Os sobreviventes do apocalipse não precisam de museus porque, tal com os eloi, eles não estão indo para lugar nenhum. Em 50, 100 ou 200 anos, sua sociedade (caso ainda exista) continuará exatamente a mesma. Eles não precisam de patriotismo, porque “pátrias” não existem mais. A autoridade pública se reduziu a aldeias, senhores da guerra, justiceiros. Não há sentido celebrar a independência americana, pois não há mais Estados Unidos.
Nisso, Fallout 4 é diferente. Em um dado momento do jogo, um personagem diz que está cansado de “sobreviver”. Está na hora de reconstruir.
E reconstruir o jogador irá. Ao contrário da maioria dos jogos sobre o tema, o cenário de Fallout 4 não é um campo de batalha, mas um mundo esperando ser reerguido. O jogador passa mais tempo – e ganha mais experiência – devolvendo uma vida aos habitantes da Commonwealth do que explodindo cérebros de supermutantes.

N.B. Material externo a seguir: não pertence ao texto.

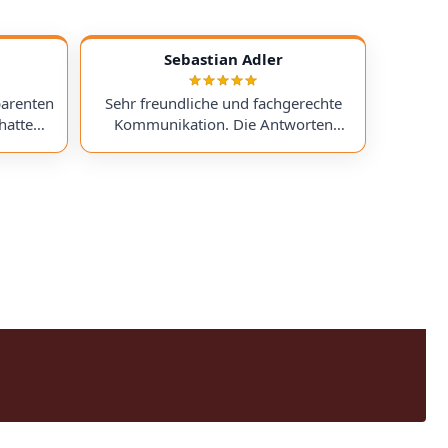
Sebastian Adler
parenten
Sehr freundliche und fachgerechte
hatte
Kommunikation. Die Antworten
chess)
kamen sehr schnell, und der Service
uf ein
war insgesamt äußerst freundlich
ts
und zuverlässig. Absolut
erzeit
empfehlenswert! Very friendly and
professional communication.
icing. I
Responses came very quickly, and the
uchess).
service overall was extremely friendly
nt part,
and reliable. Highly recommended!
rmed. I
time!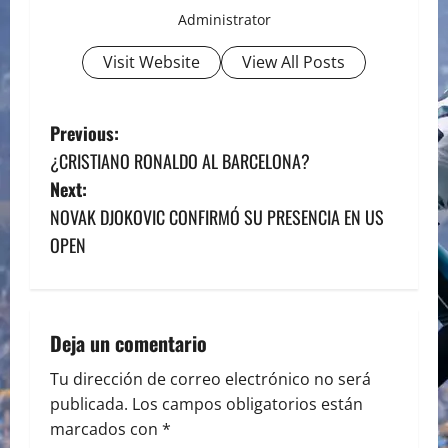
Administrator
Visit Website
View All Posts
P
Previous:
¿CRISTIANO RONALDO AL BARCELONA?
o
Next:
s
NOVAK DJOKOVIC CONFIRMÓ SU PRESENCIA EN US
OPEN
t
n
a
Deja un comentario
v
Tu dirección de correo electrónico no será
publicada.
Los campos obligatorios están
i
marcados con
*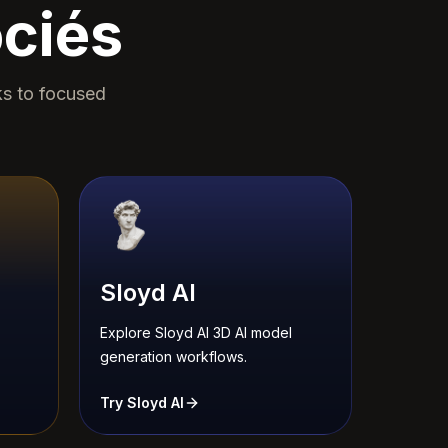
ciés
ks to focused
Sloyd AI
Explore Sloyd AI 3D AI model
generation workflows.
Try Sloyd AI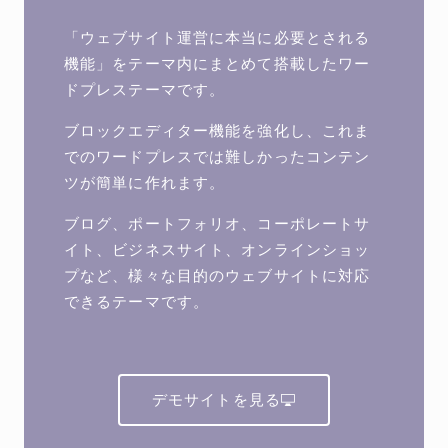
「ウェブサイト運営に本当に必要とされる
機能」をテーマ内にまとめて搭載したワー
ドプレステーマです。
ブロックエディター機能を強化し、これま
でのワードプレスでは難しかったコンテン
ツが簡単に作れます。
ブログ、ポートフォリオ、コーポレートサ
イト、ビジネスサイト、オンラインショッ
プなど、様々な目的のウェブサイトに対応
できるテーマです。
デモサイトを見る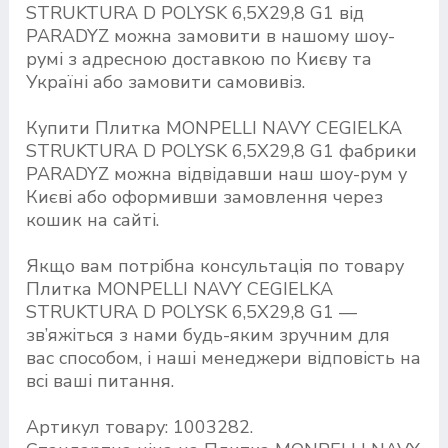
STRUKTURA D POLYSK 6,5X29,8 G1 від
PARADYZ можна замовити в нашому шоу-
румі з адресною доставкою по Києву та
Україні або замовити самовивіз.
Купити Плитка MONPELLI NAVY CEGIELKA
STRUKTURA D POLYSK 6,5X29,8 G1 фабрики
PARADYZ можна відвідавши наш шоу-рум у
Києві або оформивши замовлення через
кошик на сайті.
Якщо вам потрібна консультація по товару
Плитка MONPELLI NAVY CEGIELKA
STRUKTURA D POLYSK 6,5X29,8 G1 —
зв’яжіться з нами будь-яким зручним для
вас способом, і наші менеджери відповість на
всі ваші питання.
Артикул товару: 1003282.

O mais brilhante é como, fiel ao clássico de H.G. Wells, conforme as pessoas conquistam o seu futuro elas “redescobrem” seu passado. Uma missão faz o jogador percorrer a Freedom Trail, uma rota turística que une os pontos históricos de Boston. Em outra, os minutemen pedem ajuda para reconquistar o Fort Independence, uma fortaleza do século XVIII.
Na ficção pós-apocalíptica, a espécie humana dificilmente ganha uma chance de tentar de novo. Fallout parece acreditar que há esperança para a humanidade, que um novo recomeço é possível. Não é à toa que, a despeito dos ghouls, dos mutantes e de toda a radiação, os fãs da série adoram habitar seus mundos virtuais.